I am training a simple conv layer on cifar10 and I keep getting a high loss during training:
Epoch 1/50 - Training loss: nan
Epoch 2/50 - Training loss: nan
Conv Network
import torch.nn as nn
import torch.nn.functional as F
class Net(nn.Module):
def __init__(self):
super(Net, self).__init__()
self.conv1 = nn.Conv2d(3, 6, 5)
self.pool = nn.MaxPool2d(2, 2)
self.conv2 = nn.Conv2d(6, 16, 5)
self.conv3 = nn.Conv2d(16, 32, 5)
self.conv4 = nn.Conv2d(32, 64, 5)
self.conv5 = nn.Conv2d(64, 64, 1)
self.fc1 = nn.Linear(64 * 1 * 1, 120)
self.fc2 = nn.Linear(120, 84)
self.fc3 = nn.Linear(84, 10)
def forward(self, x):
x = self.pool(F.relu(self.conv1(x)))
x = F.relu(self.conv2(x))
#print(x.shape)
x = F.relu(self.conv3(x))
x = F.relu(self.conv4(x))
x = self.pool(F.relu(self.conv5(x)))
x = x.view(-1, 64 * 1 * 1)
x = F.relu(self.fc1(x))
x = F.relu(self.fc2(x))
x = self.fc3(x)
return x
Here are the training and validation functions:
def train_conv(model):
minimum = 1000
model = model.cuda()
optimizer = optim.SGD(model.parameters(), lr=0.003, momentum=0.9)
criterion =nn.NLLLoss()
epochs = 50
for epoch in range(epochs): # loop over the dataset multiple times
running_loss = 0.0
for inputs, labels in train_loader:
# get the inputs; data is a list of [inputs, labels]

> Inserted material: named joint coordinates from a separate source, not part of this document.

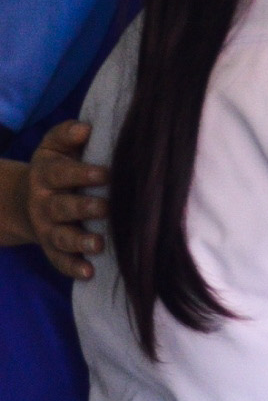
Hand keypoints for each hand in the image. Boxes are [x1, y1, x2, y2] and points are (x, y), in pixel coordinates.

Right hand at [30, 122, 109, 280]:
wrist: (28, 200)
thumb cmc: (57, 168)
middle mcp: (45, 203)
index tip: (106, 173)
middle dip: (84, 208)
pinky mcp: (52, 249)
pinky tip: (88, 272)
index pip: (61, 174)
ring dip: (79, 242)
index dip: (82, 174)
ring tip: (98, 244)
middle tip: (107, 207)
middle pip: (62, 207)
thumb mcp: (55, 148)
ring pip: (61, 237)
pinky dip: (72, 267)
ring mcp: (48, 228)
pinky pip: (59, 261)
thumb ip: (66, 135)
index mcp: (46, 175)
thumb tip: (85, 128)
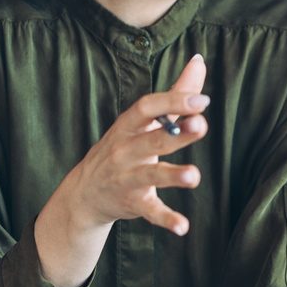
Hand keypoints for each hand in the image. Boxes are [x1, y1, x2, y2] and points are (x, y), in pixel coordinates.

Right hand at [60, 53, 209, 234]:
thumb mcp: (143, 121)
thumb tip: (199, 60)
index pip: (147, 107)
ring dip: (172, 176)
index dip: (173, 102)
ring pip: (151, 176)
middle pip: (152, 139)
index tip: (202, 101)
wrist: (84, 193)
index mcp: (130, 125)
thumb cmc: (124, 147)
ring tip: (194, 177)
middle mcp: (126, 150)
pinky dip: (166, 219)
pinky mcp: (133, 203)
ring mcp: (128, 178)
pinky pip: (151, 211)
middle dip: (177, 133)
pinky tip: (183, 226)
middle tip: (202, 125)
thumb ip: (175, 93)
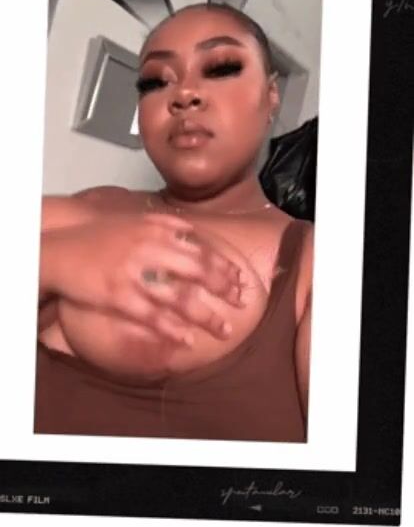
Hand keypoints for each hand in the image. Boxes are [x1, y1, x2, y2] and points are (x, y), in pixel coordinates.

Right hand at [42, 212, 243, 344]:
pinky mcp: (118, 296)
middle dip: (225, 289)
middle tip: (242, 303)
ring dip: (206, 316)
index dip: (225, 267)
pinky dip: (172, 330)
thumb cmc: (99, 235)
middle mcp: (150, 250)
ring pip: (179, 298)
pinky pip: (151, 317)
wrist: (61, 247)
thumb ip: (165, 224)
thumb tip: (192, 231)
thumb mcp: (135, 220)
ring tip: (224, 330)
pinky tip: (187, 340)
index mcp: (157, 232)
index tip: (240, 280)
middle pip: (198, 272)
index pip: (202, 249)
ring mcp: (134, 274)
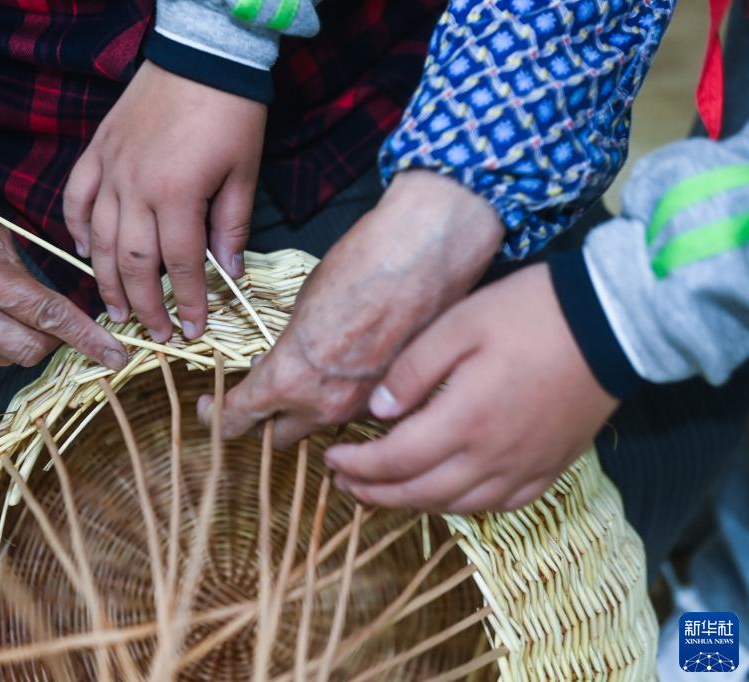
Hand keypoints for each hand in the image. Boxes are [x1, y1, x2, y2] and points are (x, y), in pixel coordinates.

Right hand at [64, 61, 265, 342]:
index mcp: (178, 195)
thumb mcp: (244, 173)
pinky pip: (76, 199)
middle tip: (155, 333)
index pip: (182, 265)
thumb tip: (231, 271)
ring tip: (116, 311)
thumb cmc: (231, 114)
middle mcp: (136, 189)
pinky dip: (78, 229)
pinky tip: (86, 253)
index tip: (194, 329)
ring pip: (101, 240)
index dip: (189, 302)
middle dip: (146, 305)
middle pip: (135, 263)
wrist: (201, 56)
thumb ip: (233, 226)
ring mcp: (111, 170)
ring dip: (108, 280)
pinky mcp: (97, 152)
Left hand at [200, 171, 502, 447]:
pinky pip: (353, 414)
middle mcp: (323, 407)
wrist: (424, 256)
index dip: (217, 417)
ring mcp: (361, 409)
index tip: (209, 409)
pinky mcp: (392, 400)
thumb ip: (287, 351)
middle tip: (258, 400)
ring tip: (307, 381)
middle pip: (276, 438)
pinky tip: (344, 373)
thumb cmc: (359, 268)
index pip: (237, 420)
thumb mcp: (302, 308)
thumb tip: (281, 364)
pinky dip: (342, 402)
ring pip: (319, 429)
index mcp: (288, 380)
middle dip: (263, 422)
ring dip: (306, 413)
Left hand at [324, 264, 618, 513]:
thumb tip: (377, 411)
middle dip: (374, 493)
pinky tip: (447, 497)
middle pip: (420, 494)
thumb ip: (412, 371)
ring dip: (412, 504)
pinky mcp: (550, 469)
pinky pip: (498, 506)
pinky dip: (461, 507)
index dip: (358, 467)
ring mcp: (525, 469)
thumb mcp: (459, 324)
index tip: (332, 459)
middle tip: (344, 485)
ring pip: (456, 506)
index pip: (394, 461)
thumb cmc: (530, 314)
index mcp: (464, 421)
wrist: (612, 323)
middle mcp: (492, 458)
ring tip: (384, 494)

inputs, labels = inputs.cuda(),labels.cuda()
# zero the parameter gradients
optimizer.zero_grad()
# forward + backward + optimize
outputs = model(inputs)
loss = criterion(outputs, labels)
loss.backward()
optimizer.step()
# print statistics
running_loss += loss.item()
print('[%d, %5d] loss: %.3f' %
(epoch + 1, i + 1, running_loss / len(train_loader)))
return (running_loss/len(train_loader))
def validation_conv(model):
correct = 0
total = 0
model = model.cuda()
with torch.no_grad():
for data in val_loader:
images, labels = data
images, labels = images.cuda(),labels.cuda()
outputs = model(images)
_, predicted = torch.max(outputs.data, 1)
total += labels.size(0)
correct += (predicted == labels).sum().item()
print('Accuracy of the network on the 10000 test images: %d %%' % (
100 * correct / total))
I am not sure how to change the train_conv function to get the correct training loss.